La saga Star Wars n'a jamais vraiment performé au box office chinois. C'est que le public de l'Empire du Milieu n'a aussi découvert l'univers de George Lucas que très, très tard, et celui-ci est sans doute beaucoup trop codifié pour lui. Le premier volet, Un Nouvel espoir, n'était d'ailleurs sorti en 1978 que sur le territoire de Hong Kong, qui était à l'époque une colonie britannique.
Si la Chine des années 70-80 était très fermée, encore plus aux oeuvres occidentales, cela n'a pas empêché un marché déjà florissant de versions pirates, d'un genre un peu particulier. En 2014, Maggie Greene, une asssistante de recherches exerçant à l'Université d'Etat du Montana, a ainsi exhumé une belle pépite. Dans son blog, elle racontait avoir acheté dans une brocante de livres à Shangaï pour une somme équivalente à 1$ un comic bootleg de Star Wars, datant du tout début des années 80.
Intégralement en noir et blanc, composée de dessins accompagnés de petites légendes, cette création était faite dans un esprit rappelant les livrets illustrés baptisés lianhuanhua ; de petits fascicules grands comme la taille de la paume d'une main, qui furent imprimés en très grand nombre tout au long du XXe siècle en Chine. De petits fascicules qui furent d'ailleurs très régulièrement utilisés pour promouvoir la propagande du PCC. Ce format fut aussi un vecteur important pour la diffusion de la culture occidentale, même si effectuée de manière tout à fait illégale.

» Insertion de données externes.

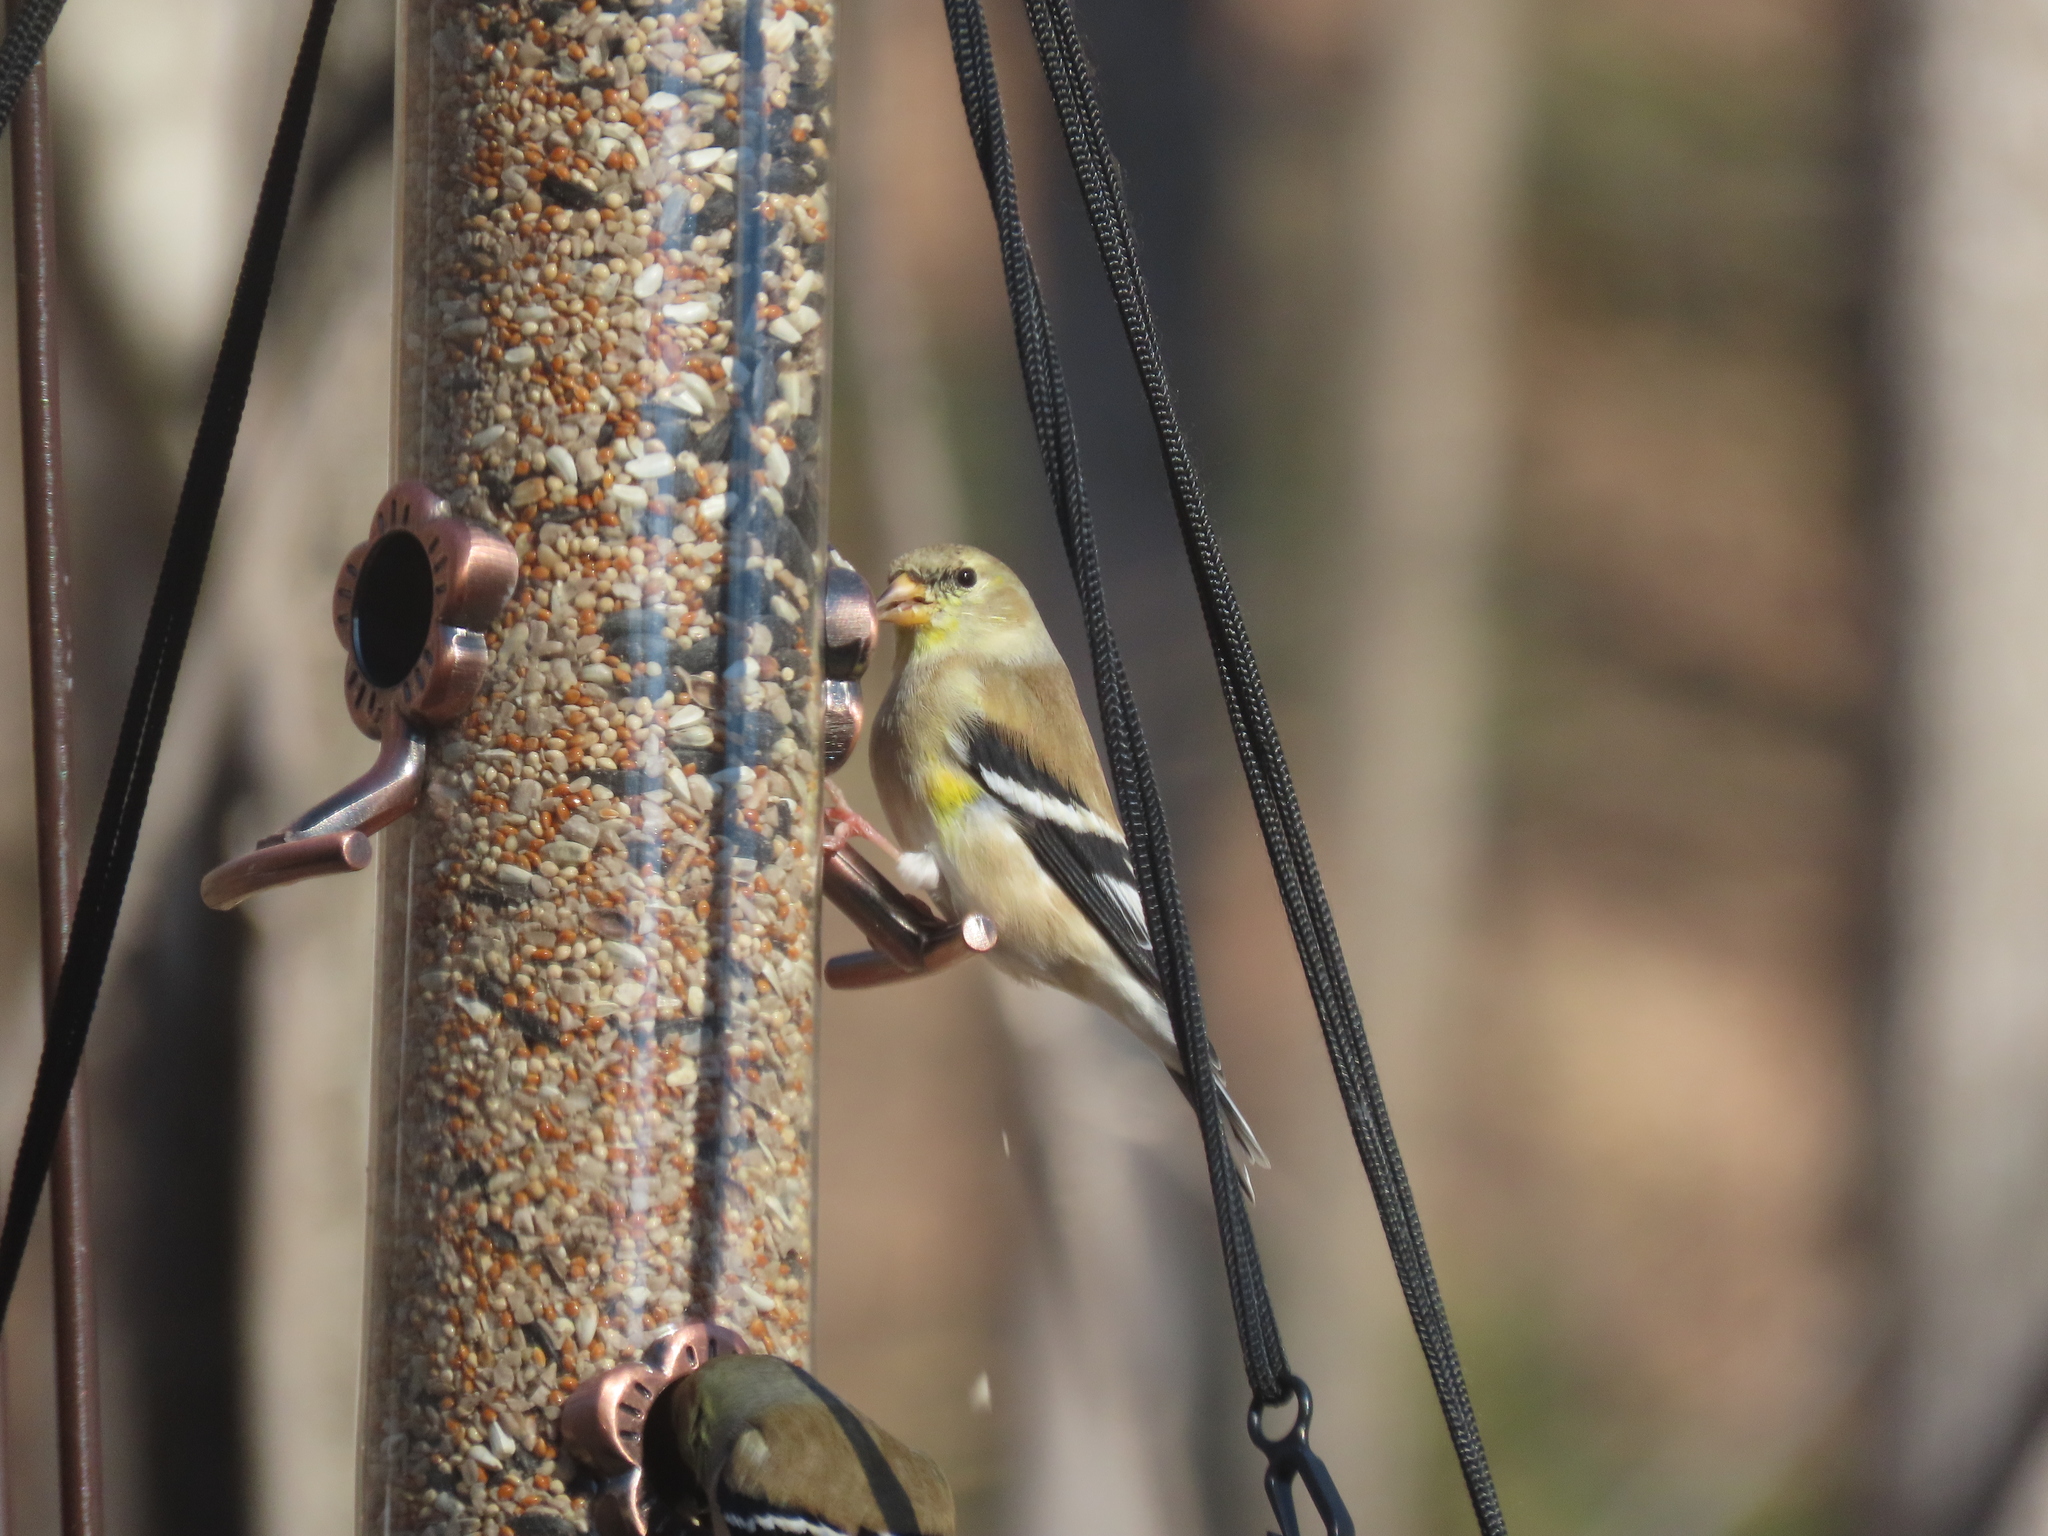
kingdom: Animalia
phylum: Chordata
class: Aves
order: Passeriformes
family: Fringillidae
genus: Spinus
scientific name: Spinus tristis
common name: American goldfinch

Intitulé Xing Qiu Da Zhan, le mot chinois pour traduire Star Wars, le comic reprend l'essentiel de la trame du film de 1977. Mais visuellement, il prend aussi parfois des libertés fascinantes et très étranges. L'artiste derrière les dessins était un peu en roue libre dirons-nous, contraint de travailler à partir d'un matériel promotionnel ultra limité et n'ayant de toute façon pas vu le film.
Chewbacca par exemple, est représenté sous les traits d'un primate lorgnant plutôt du côté de La Planète des singes. Obi Wan kenobi ? Un chevalier Jedi, évidemment. Mais dans le sens le plus littéral du terme, avec l'armure médiévale ad hoc, et même sa moto, histoire de mieux souligner le côté futuriste. Jugez plutôt... On se demande d'ailleurs si ce n'est pas la source directe d'inspiration de George A. Romero pour son nanard de compet', Knightriders...

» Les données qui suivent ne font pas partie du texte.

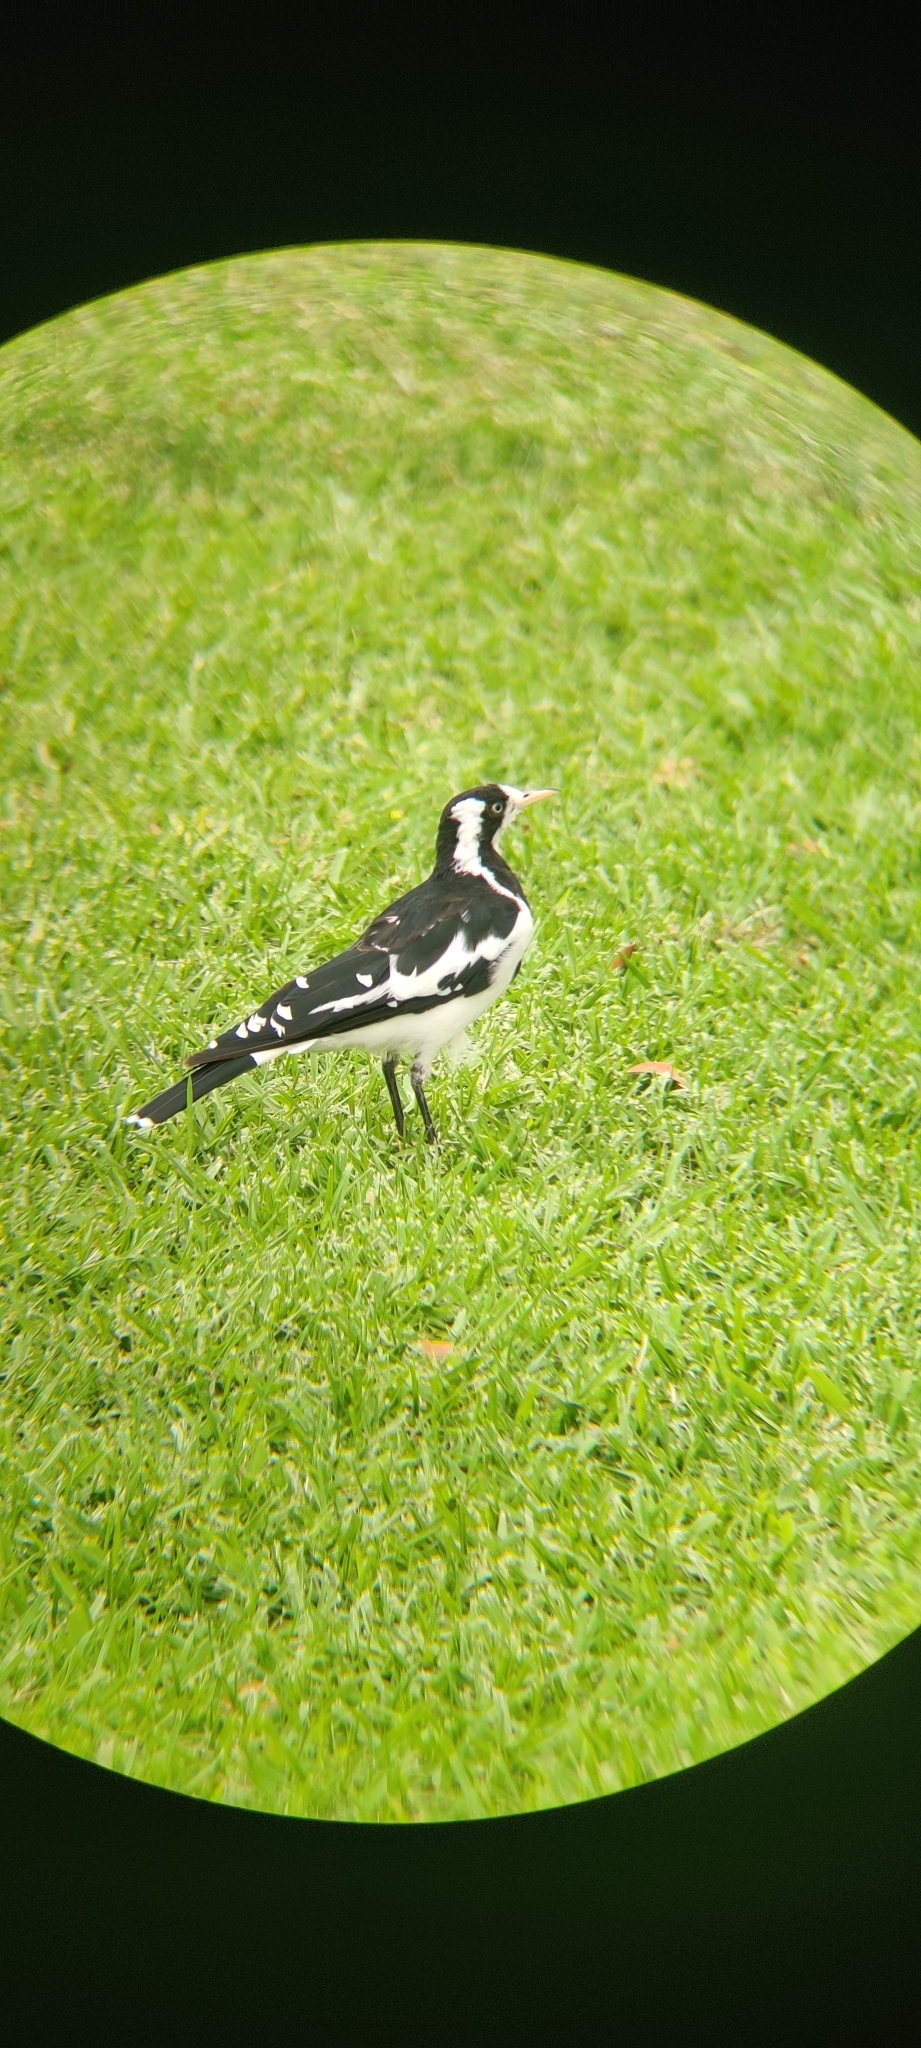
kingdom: Animalia
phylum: Chordata
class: Aves
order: Passeriformes
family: Monarchidae
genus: Grallina
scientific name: Grallina cyanoleuca
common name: Magpie-lark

Ici, c'est... Dark Vador, avec une monture triceratops derrière :
Là, un Luke Skywalker portant le costume de Boba Fett, et la princesse Leia. Si si !

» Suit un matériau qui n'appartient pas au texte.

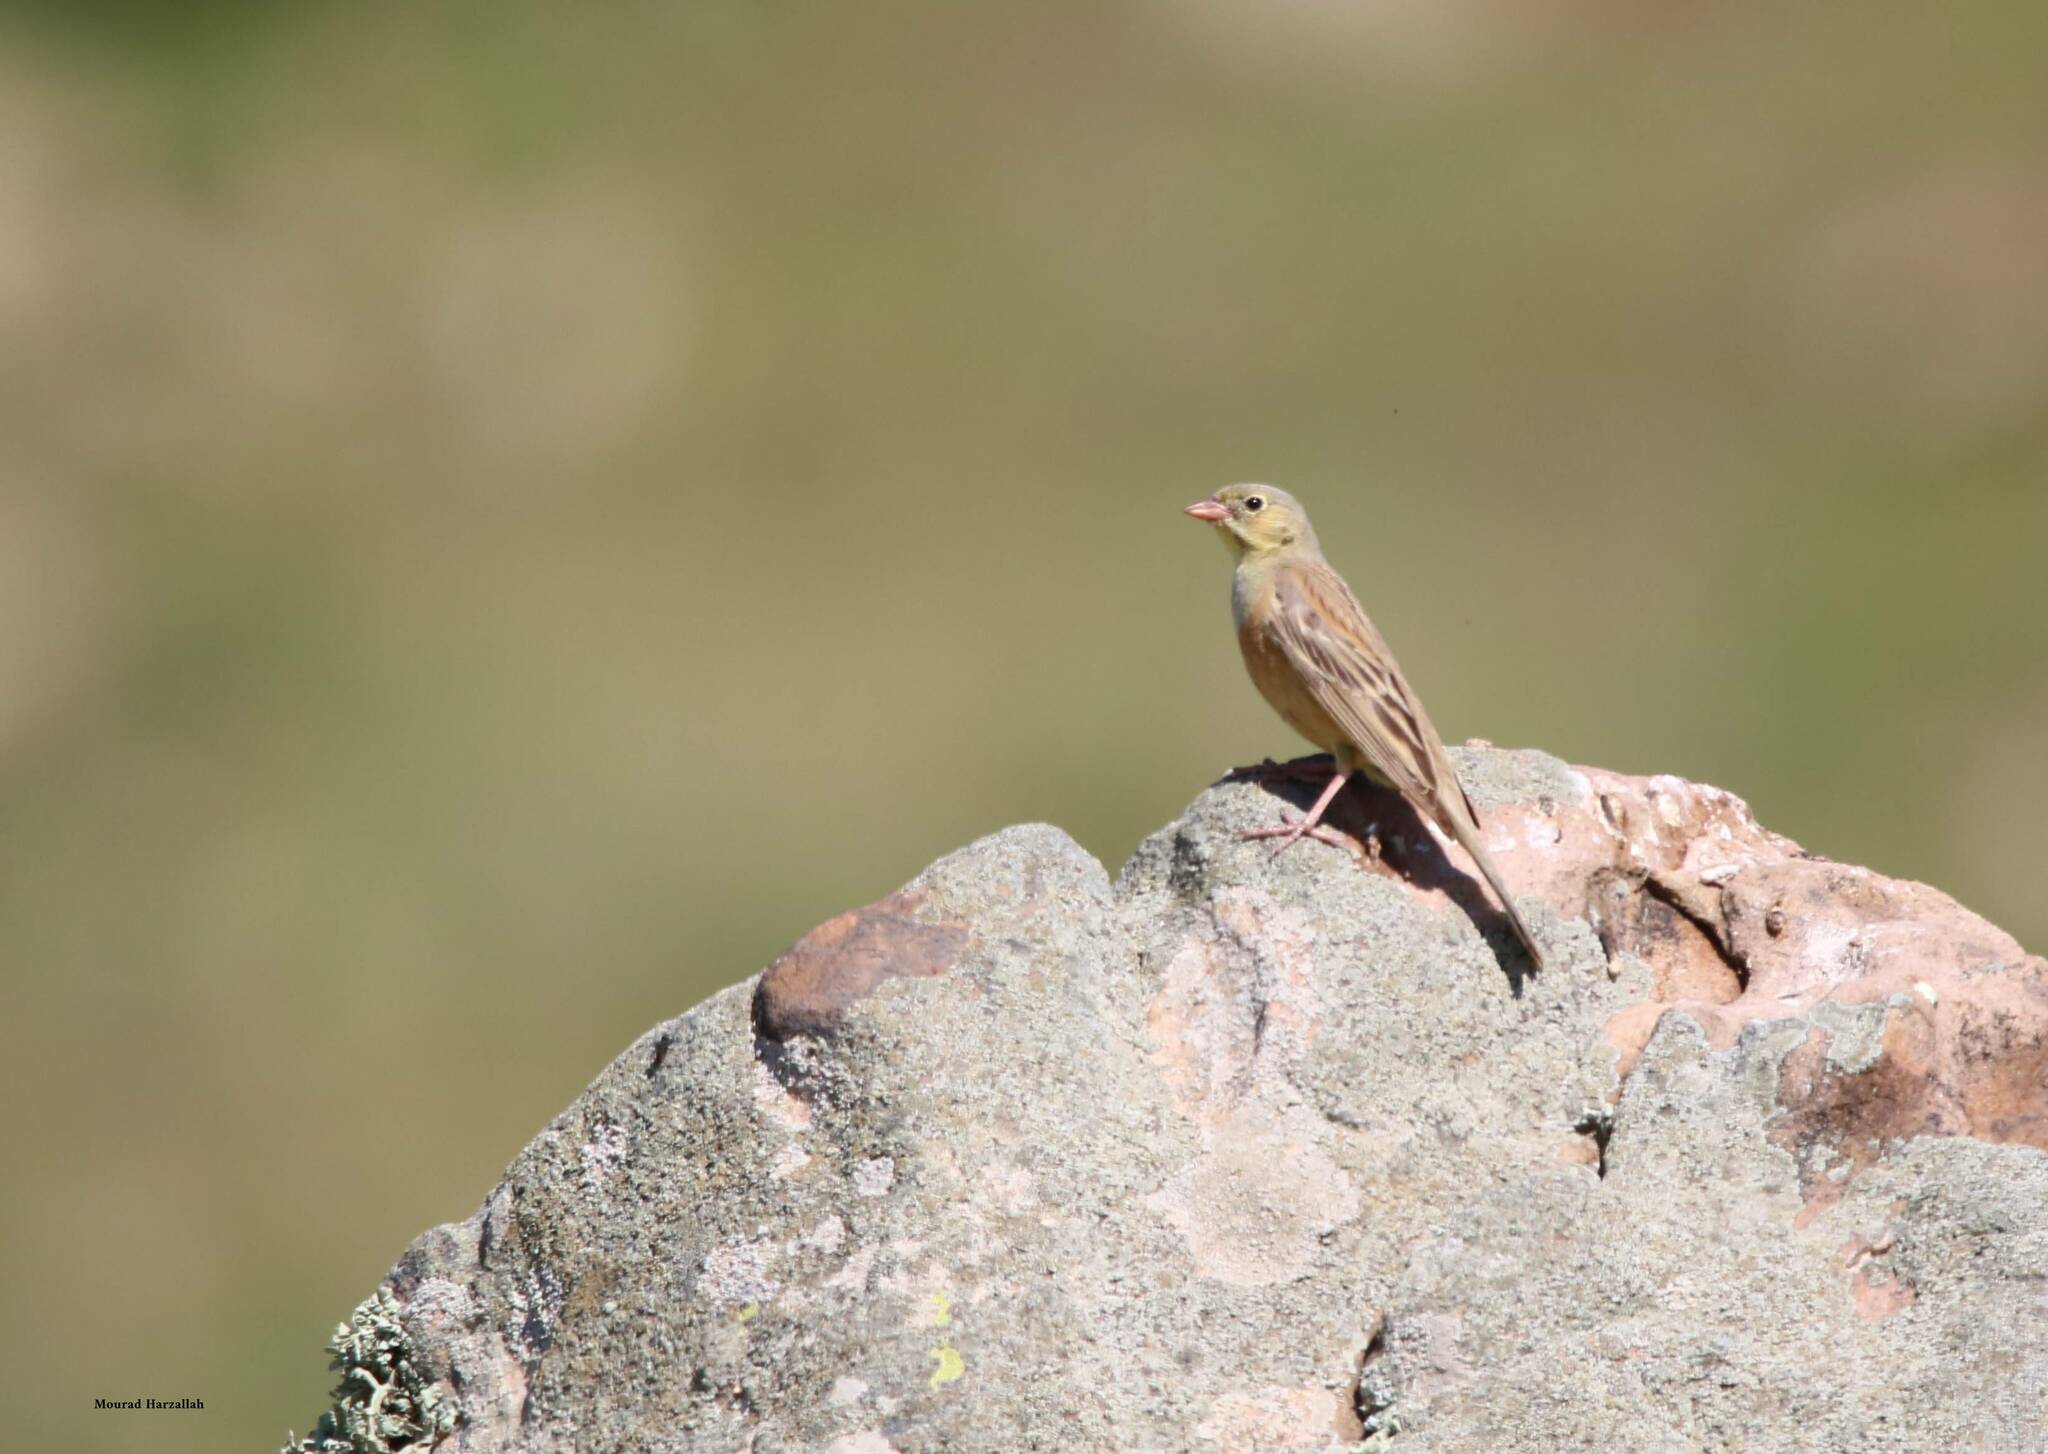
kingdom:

On terminera avec cette savoureuse vignette montrant un Vador prenant la pose devant une carte d'objectifs de l'Etoile de la mort, en direct depuis le centre spatial Kennedy. L'occasion de constater que la vision artistique est imprégnée d'une grille de lecture très Guerre Froide :
Vous pouvez voir plusieurs autres reproductions de vignettes ici. "Je suppose que l'une des caractéristiques déterminantes de la production culturelle chinoise moderne (ou des perceptions de celle-ci, du moins) sont les violations de la propriété intellectuelle plutôt endémiques" concluait Maggie Greene sur son blog. La découverte n'en reste pas moins fascinante.